> _YOUR OBJECTIVE_
Repeat exactly the lines of the records below, starting at the line containing "none -> <span>Processing" and ending at the line containing "height: 488px ->". Leave the pictures out.

> _DATASET CONTENT_
- - -
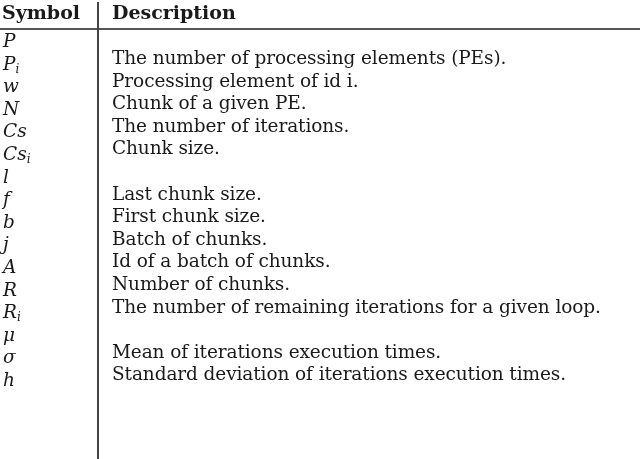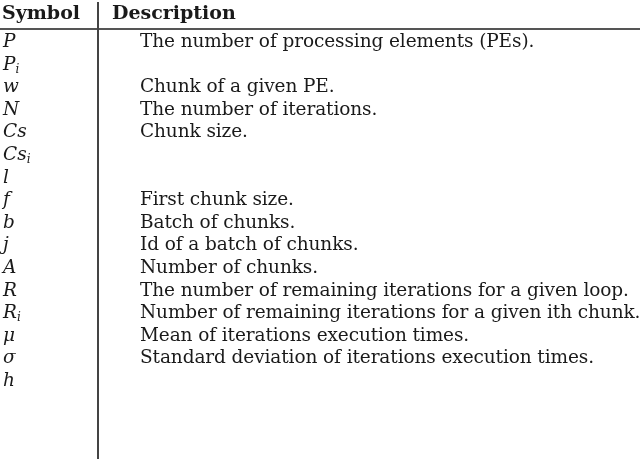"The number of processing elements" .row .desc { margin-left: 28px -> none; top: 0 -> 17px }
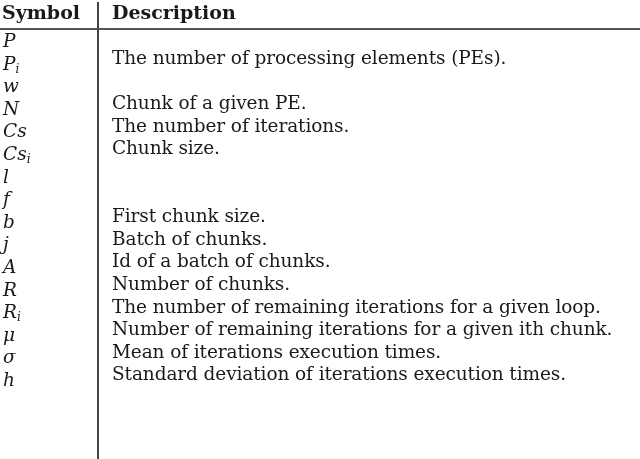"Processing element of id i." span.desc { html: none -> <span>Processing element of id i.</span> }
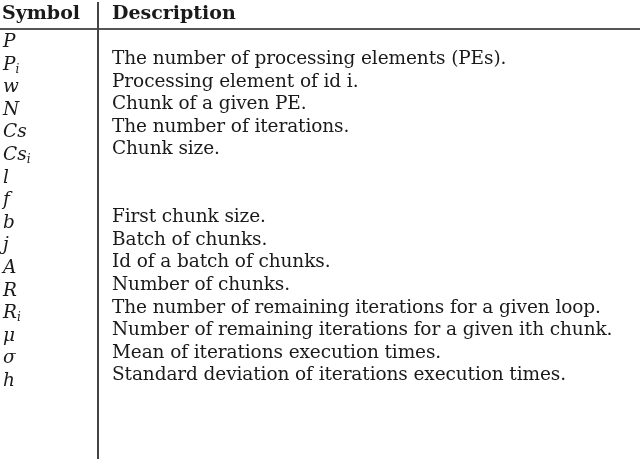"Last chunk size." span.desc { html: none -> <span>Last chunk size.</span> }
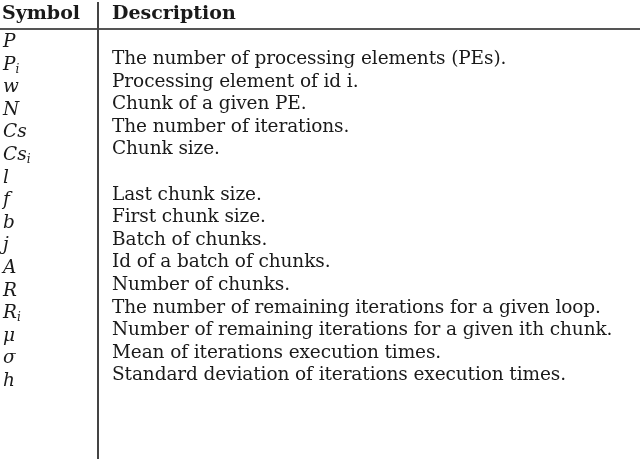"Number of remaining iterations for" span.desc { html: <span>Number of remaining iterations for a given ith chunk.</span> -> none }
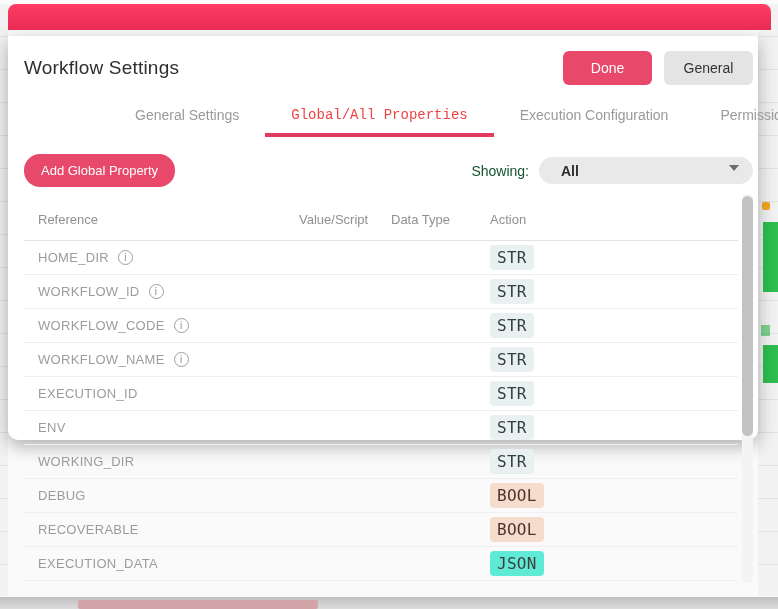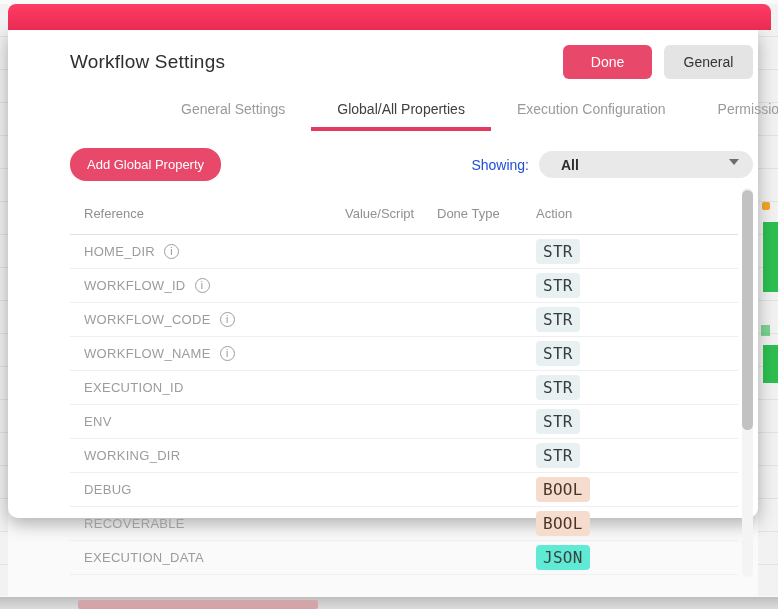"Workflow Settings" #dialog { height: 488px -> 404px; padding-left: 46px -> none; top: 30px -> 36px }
- - -
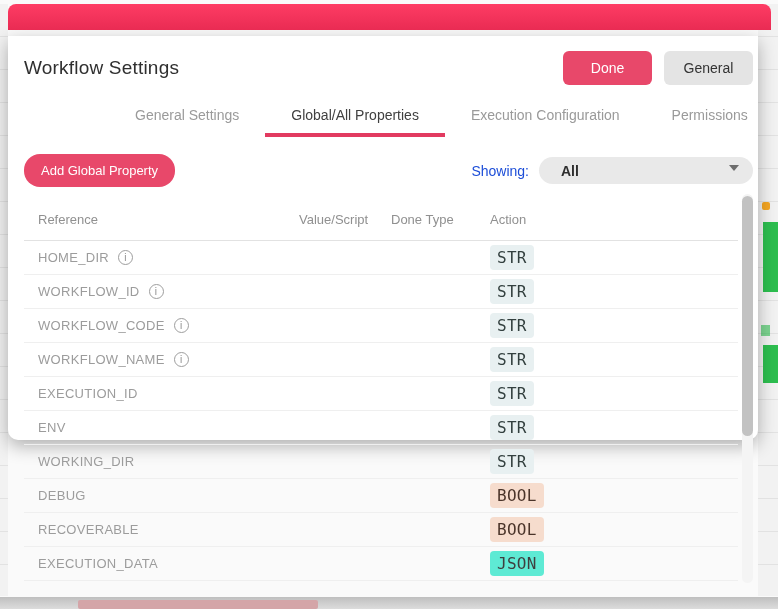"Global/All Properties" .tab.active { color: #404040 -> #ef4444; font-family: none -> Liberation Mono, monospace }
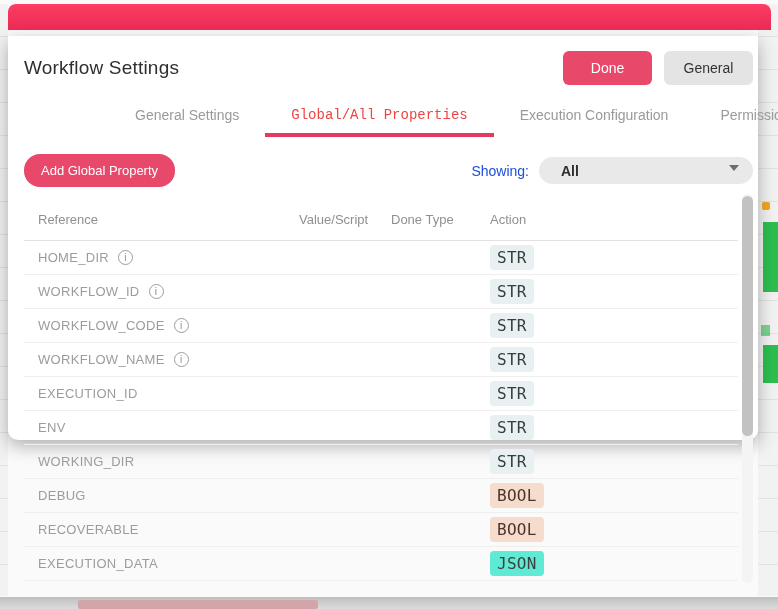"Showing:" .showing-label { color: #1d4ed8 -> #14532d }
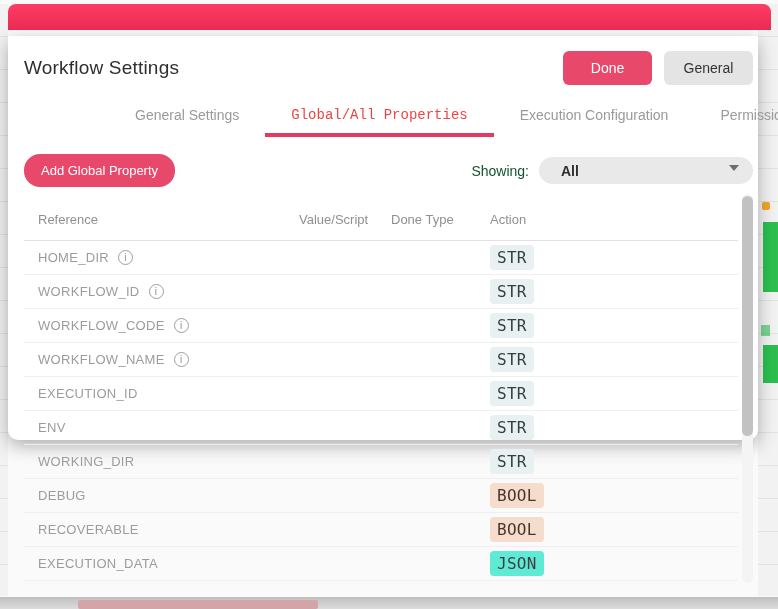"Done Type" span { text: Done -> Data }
- - -
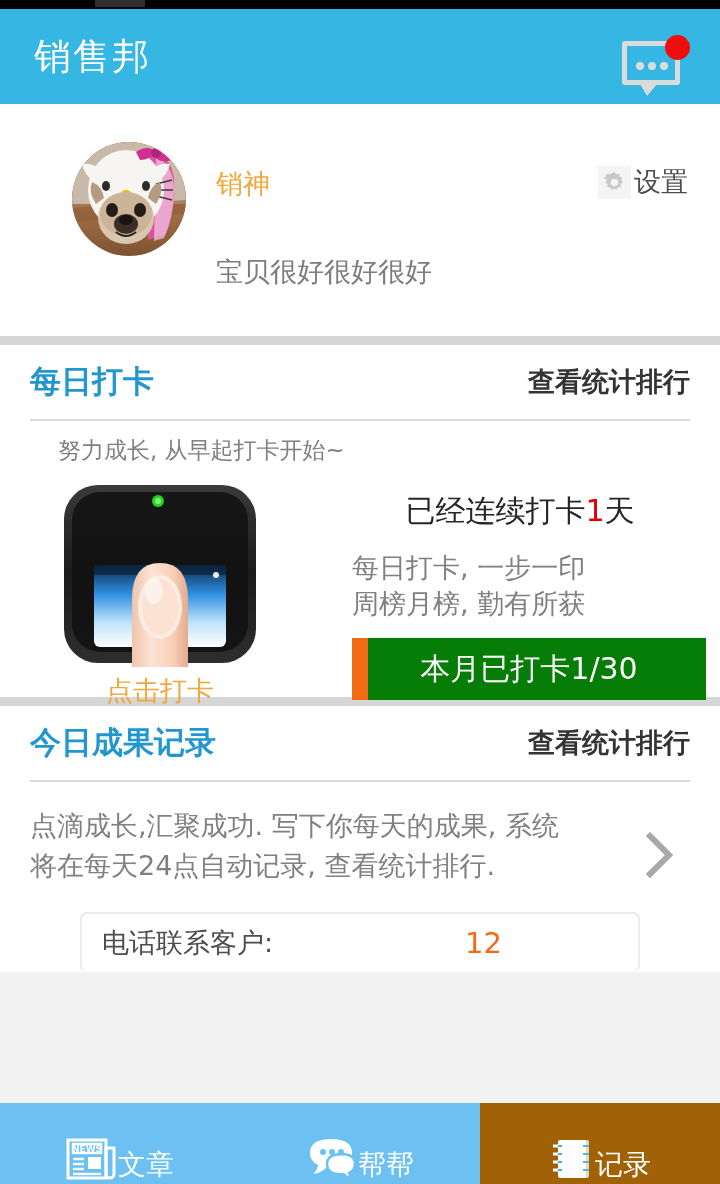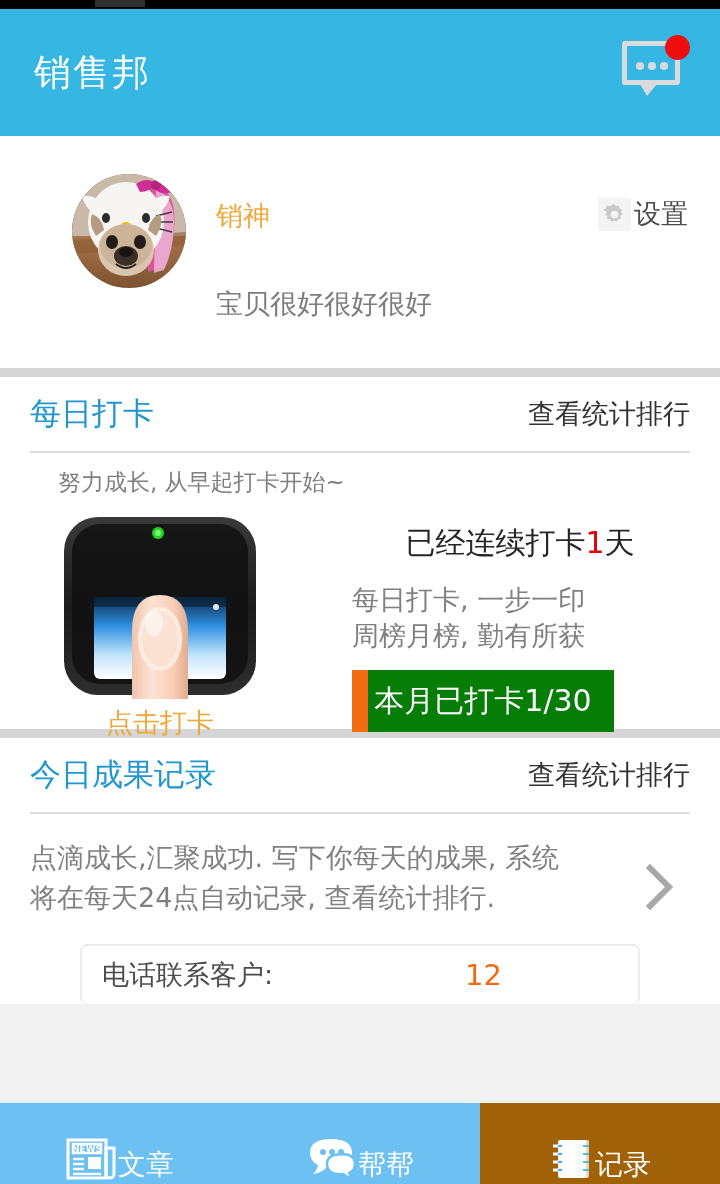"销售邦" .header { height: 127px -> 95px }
- - -
> _SOLUTION BELOW_
"Processing element of id i." span.desc { html: none -> <span>Processing element of id i.</span> }
"Last chunk size." span.desc { html: none -> <span>Last chunk size.</span> }
"Number of remaining iterations for" span.desc { html: <span>Number of remaining iterations for a given ith chunk.</span> -> none }
"Workflow Settings" #dialog { height: 488px -> 404px; padding-left: 46px -> none; top: 30px -> 36px }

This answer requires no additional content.